Management of these spaces should be innovative and aligned with local needs and values. For example, small-scale fisher organizations from six continents have recently raised a call to action to secure preferential access to—and co-management of— coastal areas so that they can continue contributing to economies, health, culture, and wellbeing.
Unless we secure seascapes in the right places, we could easily end up with the wrong 30 percent protection that does little to protect biodiversity, sustain a healthy planet, and deliver crucial ocean services.
Second, the number of square kilometers managed tells you nothing about the equity or effectiveness of that management. In the race to meet area-based targets, there needs to be more accountability and transparency to ensure that processes to establish new managed areas follow human rights-based and inclusive approaches and the costs and benefits of management are distributed equitably, particularly for Indigenous Peoples and local communities.
To ensure effectiveness, significant investments into long-term monitoring are needed to ensure that protected and conserved areas meet their biodiversity goals. Moreover, we can’t neglect the urgent need to invest in the effective governance and operations of existing marine managed areas to ensure they do not become “paper parks” that exist on maps but do not achieve their ostensible purpose.
Third, MPAs and other managed areas cannot succeed in isolation.

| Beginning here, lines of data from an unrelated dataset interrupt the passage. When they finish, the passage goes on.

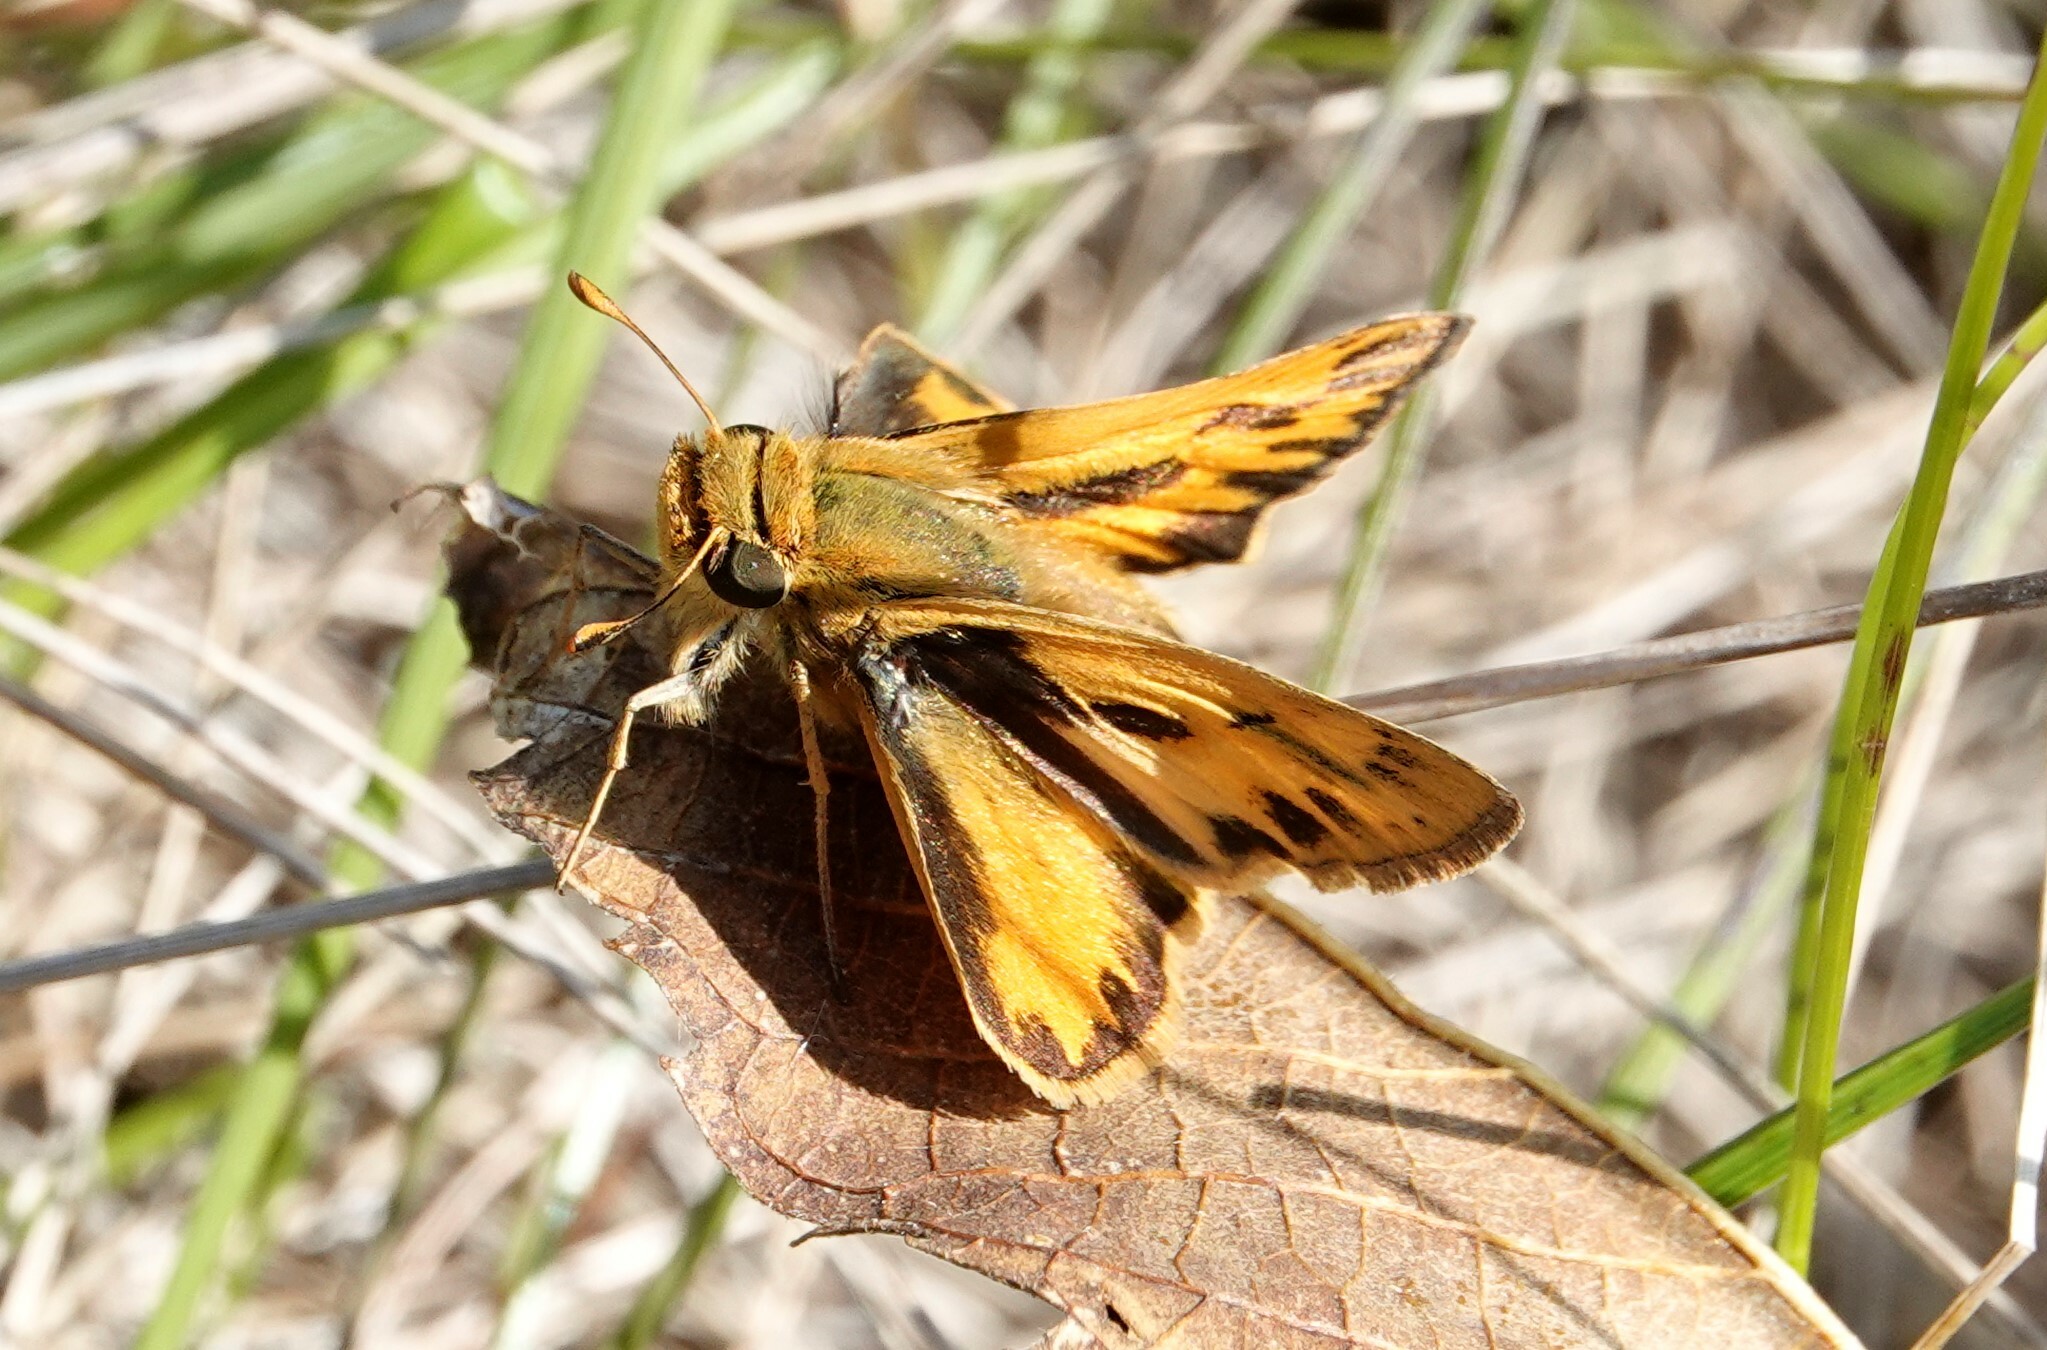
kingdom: Animalia
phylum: Arthropoda
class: Insecta
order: Lepidoptera
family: Hesperiidae
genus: Hylephila
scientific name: Hylephila phyleus
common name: Fiery skipper
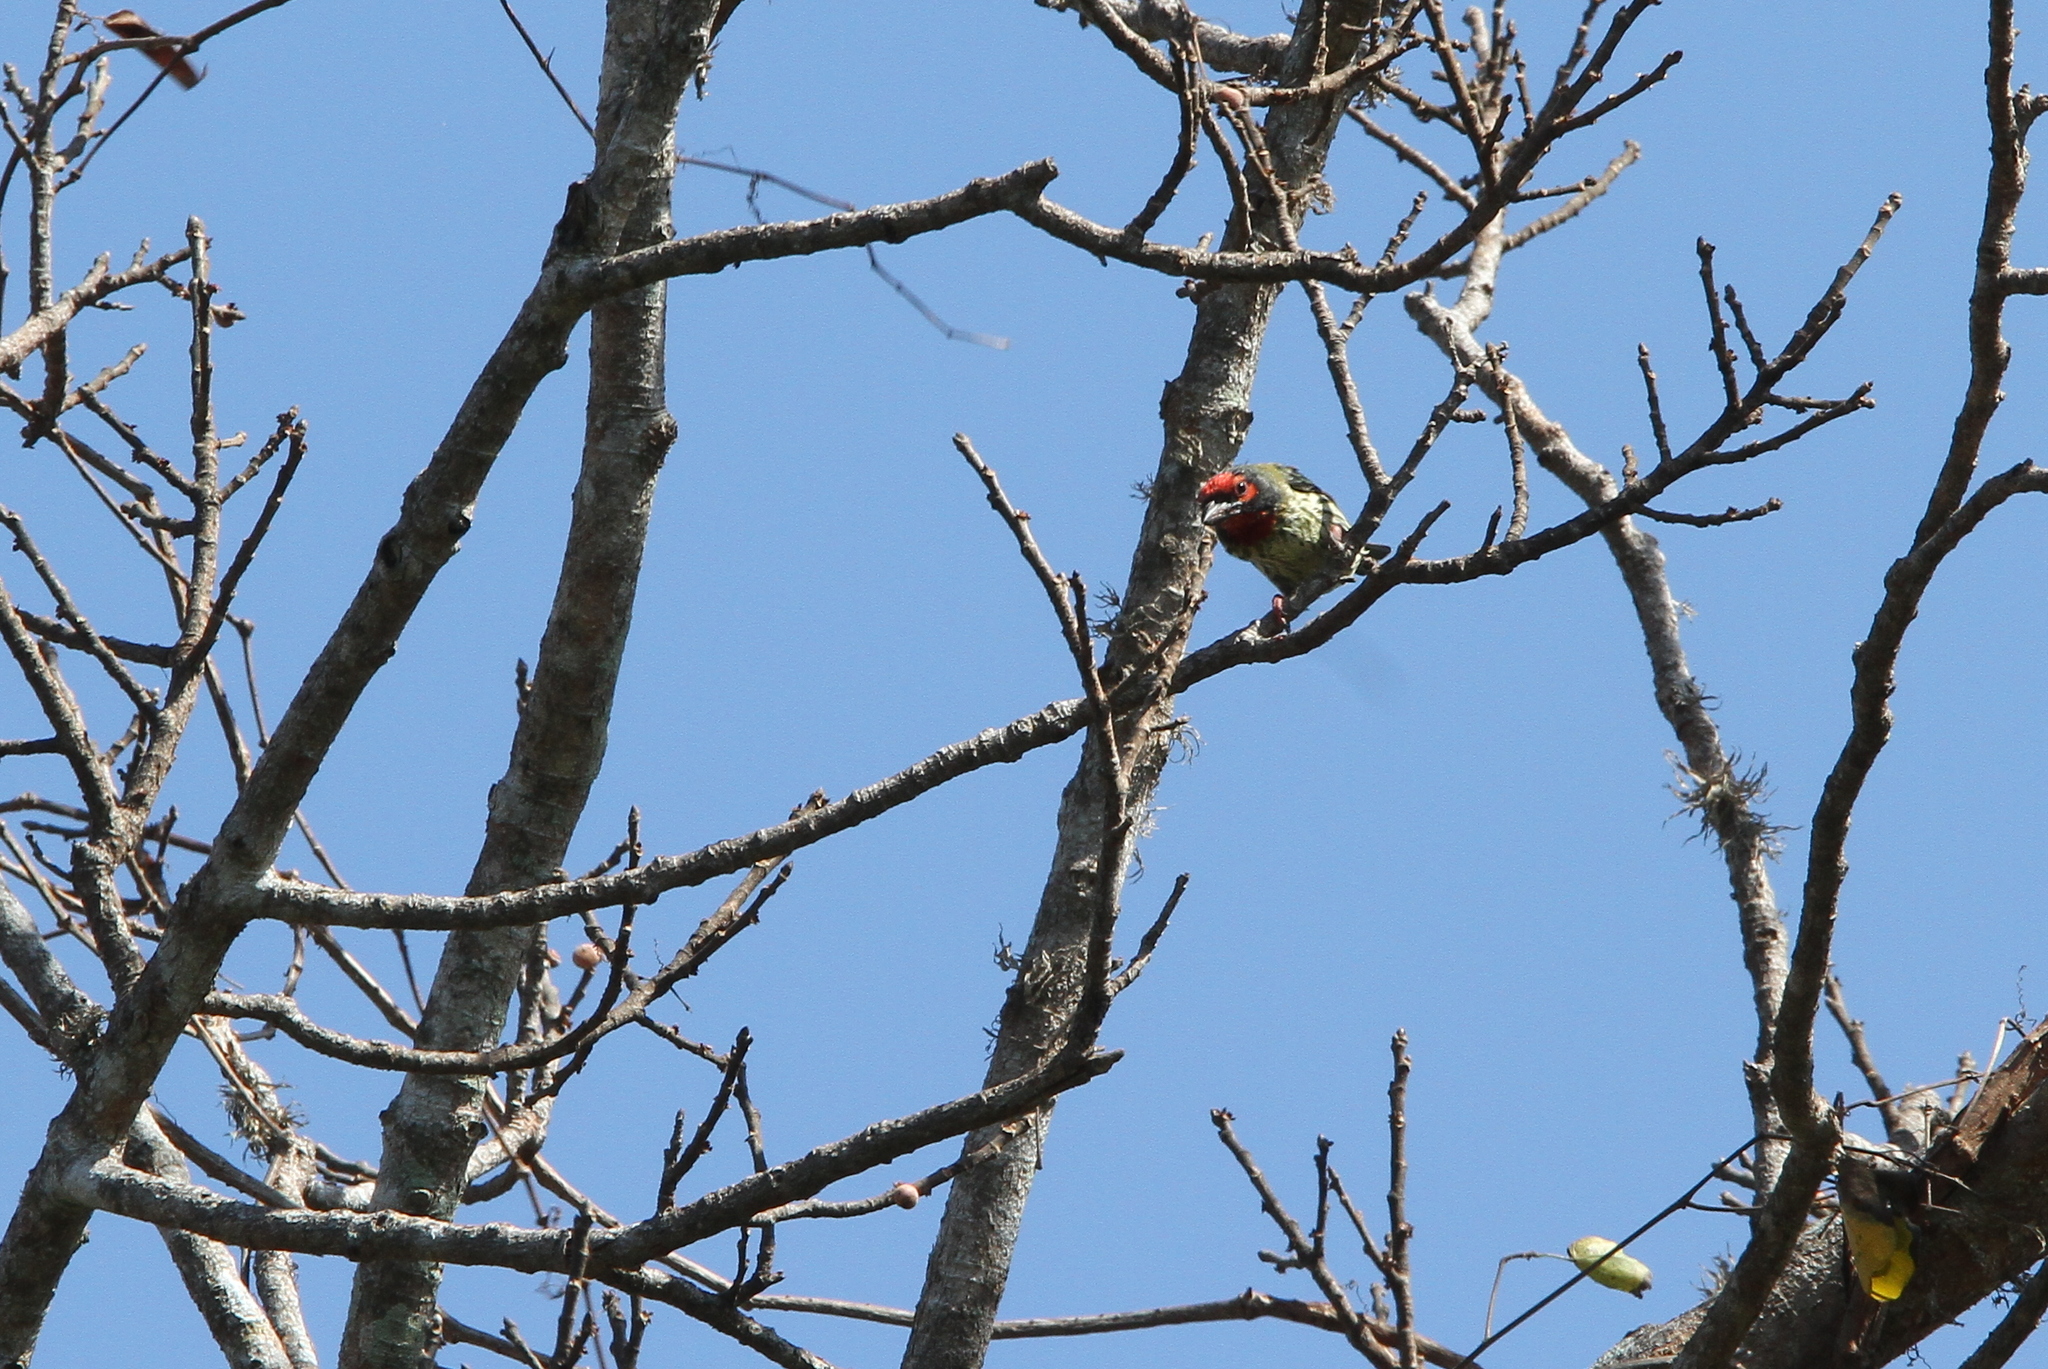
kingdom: Animalia
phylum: Chordata
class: Aves
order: Piciformes
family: Megalaimidae
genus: Psilopogon
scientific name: Psilopogon haemacephalus
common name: Coppersmith barbet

Rather they must be a part of more broadly managed seascapes where sustainable use is both enabled and properly regulated, where the impacts of climate change are minimized, where other threats such as pollution are effectively controlled, and where gender quality and gender-responsive plans are prioritized.
To achieve long-term success for the 30×30 target, we must also prioritize the other 22 important targets within the GBF as they relate to sustainable ocean management, including climate-smart marine spatial planning, restoration of ecological integrity, control of invasive species, prevention of species extinction, promotion of sustainable use through policies that regulate harvest and control trade, and actions that mitigate pollution risk, among others.
What are the right measures of success? To hold ourselves accountable, we need to track measures of the outcomes we desire, namely protected biodiversity and secured ecosystems functions and services that underpin thriving human well-being.
Success will not be achieved if global financing falls short. By some accounts, the oceans need $175 billion per year to achieve sustainable ocean management by 2030. Given that only $10 billion in total was invested between 2015 and 2019, urgent and coordinated investment is required to extend beyond Target 3’s goal of 30 percent ocean protection to finance a broader suite of holistic and necessary actions to achieve these outcomes.
In short, without critical investments to all targets of the GBF, the guiding vision of a nature-positive future is in jeopardy. We hope that the CBD parties in Cali this week leave Colombia having made real progress on this important goal.